Algebra over generalized rings

Abstract: For a commutative ring $A$, we have the category of (bounded-below) chain complexes of $A$-modules $Ch_{+}(A\mymod)$, a closed symmetric monoidal category with a compatible stable Quillen model structure. The associated homotopy category is the derived category $\mathbbm{D}(A\mymod)$, where one inverts all the quasi-isomorphisms, and it has the good description as the chain complexes made up of projective $A$-module in each dimension, and chain maps taken up to chain homotopy. We give here the analogous theory for a (commutative) generalized ring in the sense of \cite{MR3605614}. We refer to the new concept as $\aset$''. For an ordinary commutative ring $A$, an $A$-set is just an $A$-module in the usual meaning, and our construction will be equivalent to $\mathbbm{D}(A\mymod)$. For the initial object of the category of generalized rings $\mathbb{F}$the field with one element'', we obtain the category of symmetric spectra, and the associated stable homotopy category with its smash product (an $\mathbb{F}$-set is just a pointed set, i.e. a set $X$ with a distinguish element $O_X\in X$).

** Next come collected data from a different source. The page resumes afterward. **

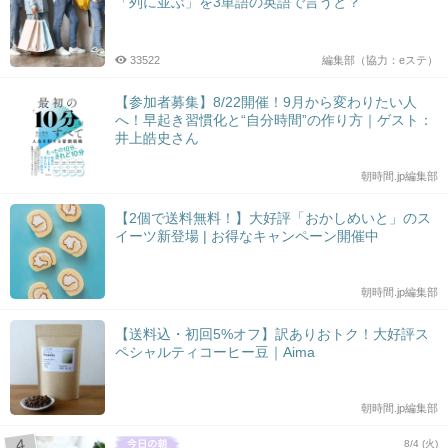
「列に並ぶ」を3単語の英語で言うと？
33522
編集部（協力：eステ）
【参加者募集】8/22開催！9月から変わりたい人
へ！早起き習慣化と“自分時間”の作り方｜ゲスト：
井上皓史さん
朝時間.jp編集部
【2個で送料無料！】大好評「おかしめいと」のス
イーツ新登場 | お得なキャンペーン開催中
朝時間.jp編集部
【送料込・初回5%オフ】訳ありおトク！大好評ス
ペシャルティコーヒー豆｜Aima
朝時間.jp編集部
8/4 (火)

Thus the analogous theories of stable homotopy and of chain complexes of modules over a commutative ring appear as two sides of the same coin, and moreover, they appear in a context where they interact (via the forgetful functor and its left adjoint - the base change functor). For the ``real integers'' $A=\Z_{\R}$, the $\Z_{\R}$-sets include the symmetric convex subsets of $\R$-vector spaces. We also give the global theory of the derived category of $\bigo_X$-sets, for a generalized scheme $X$, in a way that is based on the local projective model structure.